Based on these observational and interventional data, the current guidelines from various scientific bodies consistently recommend maintaining the BG below 10 mmol/l (180 mg/dl), to prevent hypoglycaemia, even moderate, and to minimise GV.45–47
Challenges for the Future
In 2015, several factors in the field of glucose control have been clarified, whereas others are still unsolved. Among the points agreed by the community of intensivists, the concept of three domains of dysglycaemia has been widely accepted. However, a universal agreement of the definitions used to characterise the three domains is still lacking. Examples of indices are shown in Table 2, and variables reported by some studies are listed in Table 3. A recent consensus from a board of experts recommended that any study in the field should at least report one index of central tendency and dispersion and minimal BG value.48 In practical terms, the performance of any ICU and/or of any change in the therapeutic strategy (new algorithm, new meter, and new target) should be assessed in respect to these three domains. The metrics used can differ according to the purpose of the report (see Table 2).

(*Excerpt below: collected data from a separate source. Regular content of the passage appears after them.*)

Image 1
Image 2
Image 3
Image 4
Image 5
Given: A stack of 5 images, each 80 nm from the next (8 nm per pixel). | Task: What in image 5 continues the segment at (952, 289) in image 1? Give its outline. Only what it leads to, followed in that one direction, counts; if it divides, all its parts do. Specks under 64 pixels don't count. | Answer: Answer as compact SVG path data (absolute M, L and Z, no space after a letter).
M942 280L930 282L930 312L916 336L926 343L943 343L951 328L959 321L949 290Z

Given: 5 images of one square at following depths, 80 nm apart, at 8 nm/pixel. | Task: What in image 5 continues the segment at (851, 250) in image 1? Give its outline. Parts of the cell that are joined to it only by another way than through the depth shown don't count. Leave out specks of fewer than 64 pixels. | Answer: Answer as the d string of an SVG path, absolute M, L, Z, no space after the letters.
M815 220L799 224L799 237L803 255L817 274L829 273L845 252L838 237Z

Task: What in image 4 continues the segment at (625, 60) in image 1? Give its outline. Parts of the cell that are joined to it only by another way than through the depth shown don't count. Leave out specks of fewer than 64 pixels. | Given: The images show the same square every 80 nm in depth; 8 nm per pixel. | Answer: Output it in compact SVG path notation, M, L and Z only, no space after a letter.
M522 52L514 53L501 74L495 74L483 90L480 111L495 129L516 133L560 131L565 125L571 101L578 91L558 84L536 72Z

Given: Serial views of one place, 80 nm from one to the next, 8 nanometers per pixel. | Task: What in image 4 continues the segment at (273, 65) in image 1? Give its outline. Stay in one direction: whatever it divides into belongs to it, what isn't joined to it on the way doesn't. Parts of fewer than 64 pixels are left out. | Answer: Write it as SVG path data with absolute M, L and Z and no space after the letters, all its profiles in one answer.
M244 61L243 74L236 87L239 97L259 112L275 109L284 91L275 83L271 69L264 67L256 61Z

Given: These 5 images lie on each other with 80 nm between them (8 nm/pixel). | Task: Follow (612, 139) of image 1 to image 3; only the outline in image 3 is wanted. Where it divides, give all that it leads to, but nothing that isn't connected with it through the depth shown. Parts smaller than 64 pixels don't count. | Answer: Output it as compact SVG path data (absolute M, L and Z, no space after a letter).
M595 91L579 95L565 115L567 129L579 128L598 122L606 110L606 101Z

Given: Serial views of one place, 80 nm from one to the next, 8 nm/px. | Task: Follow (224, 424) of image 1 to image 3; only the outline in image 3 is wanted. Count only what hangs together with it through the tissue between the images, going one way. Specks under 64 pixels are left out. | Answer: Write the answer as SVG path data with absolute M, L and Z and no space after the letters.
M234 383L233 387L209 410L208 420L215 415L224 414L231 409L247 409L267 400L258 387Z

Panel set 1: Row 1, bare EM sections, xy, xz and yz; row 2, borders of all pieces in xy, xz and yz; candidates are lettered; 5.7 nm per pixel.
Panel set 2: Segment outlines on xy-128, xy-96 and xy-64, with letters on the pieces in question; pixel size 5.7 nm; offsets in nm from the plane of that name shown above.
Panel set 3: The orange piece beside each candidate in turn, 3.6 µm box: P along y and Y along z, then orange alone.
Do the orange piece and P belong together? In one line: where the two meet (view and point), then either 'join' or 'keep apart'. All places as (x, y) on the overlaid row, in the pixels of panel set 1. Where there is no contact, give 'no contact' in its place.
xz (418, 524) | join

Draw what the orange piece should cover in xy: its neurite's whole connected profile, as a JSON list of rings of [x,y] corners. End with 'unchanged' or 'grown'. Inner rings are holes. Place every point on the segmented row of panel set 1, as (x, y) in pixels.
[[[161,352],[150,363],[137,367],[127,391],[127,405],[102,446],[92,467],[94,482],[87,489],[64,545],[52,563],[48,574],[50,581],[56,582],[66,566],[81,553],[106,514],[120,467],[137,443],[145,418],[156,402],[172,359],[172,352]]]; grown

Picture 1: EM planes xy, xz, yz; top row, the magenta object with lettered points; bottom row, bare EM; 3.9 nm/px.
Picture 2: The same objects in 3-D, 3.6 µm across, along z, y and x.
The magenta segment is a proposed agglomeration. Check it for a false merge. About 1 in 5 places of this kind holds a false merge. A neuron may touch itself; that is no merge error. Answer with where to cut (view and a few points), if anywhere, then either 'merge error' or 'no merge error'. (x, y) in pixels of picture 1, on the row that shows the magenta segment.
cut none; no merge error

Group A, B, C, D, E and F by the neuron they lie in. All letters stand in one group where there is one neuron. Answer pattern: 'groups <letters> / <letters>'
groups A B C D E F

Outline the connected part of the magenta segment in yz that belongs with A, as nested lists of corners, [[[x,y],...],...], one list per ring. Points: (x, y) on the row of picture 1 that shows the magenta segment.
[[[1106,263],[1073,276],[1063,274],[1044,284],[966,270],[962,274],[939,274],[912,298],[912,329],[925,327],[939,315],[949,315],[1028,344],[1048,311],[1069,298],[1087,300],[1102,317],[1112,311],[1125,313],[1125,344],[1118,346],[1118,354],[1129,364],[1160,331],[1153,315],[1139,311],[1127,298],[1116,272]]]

Time in range (TIR) can be considered as a unifying metrics.39,49–51 It can be calculated either on a daily basis or for the entire length of stay (see Figure 1). This index summarises the proportion of time spent within the target range and can be calculated from intermittent or continuous BG values; however, using intermittent data implies a linear interpolation of values between two successive readings. The relevance of TIR has been confirmed in association studies on large cohorts of patients, where a higher TIR was associated with a better vital outcome.39,51
The use of a common language will probably improve the relevance of future clinical trials designed to address unsolved matters, including the most appropriate BG target according to the category of admission, the time interval from the initial injury and the medical history. For instance, a patient with poorly equilibrated type 2 diabetes could tolerate higher BG than a non-diabetic patient. Likewise, the achievement of a low BG value could be more risky in a brain-injured patient than in other categories, owing to the detrimental effects of hypoglycaemia in case of brain injury. The amount and type of nutrition can also influence the optimal BG target. A meta-analysis of the seven large-scale prospective trials on TGC by IIT revealed that among various possible factors, only the delivery of a high (>80 %) proportion of calories by the parenteral route was associated with an improvement in hospital mortality of patients randomised to IIT.9
A consistent, clear association between dysglycaemia and poor outcome is present in critically ill patients. These findings support the current recommendation of liberal glucose control by insulin, i.e. in view of the risks associated with tighter therapeutic strategies. The use of consistent indices of the three domains of dysglycaemia is required to delineate the optimal BG target in different categories of patients and the logistical requirements for a safe and reliable glucose control and to assess technical advances that could improve the quality and safety of glucose control.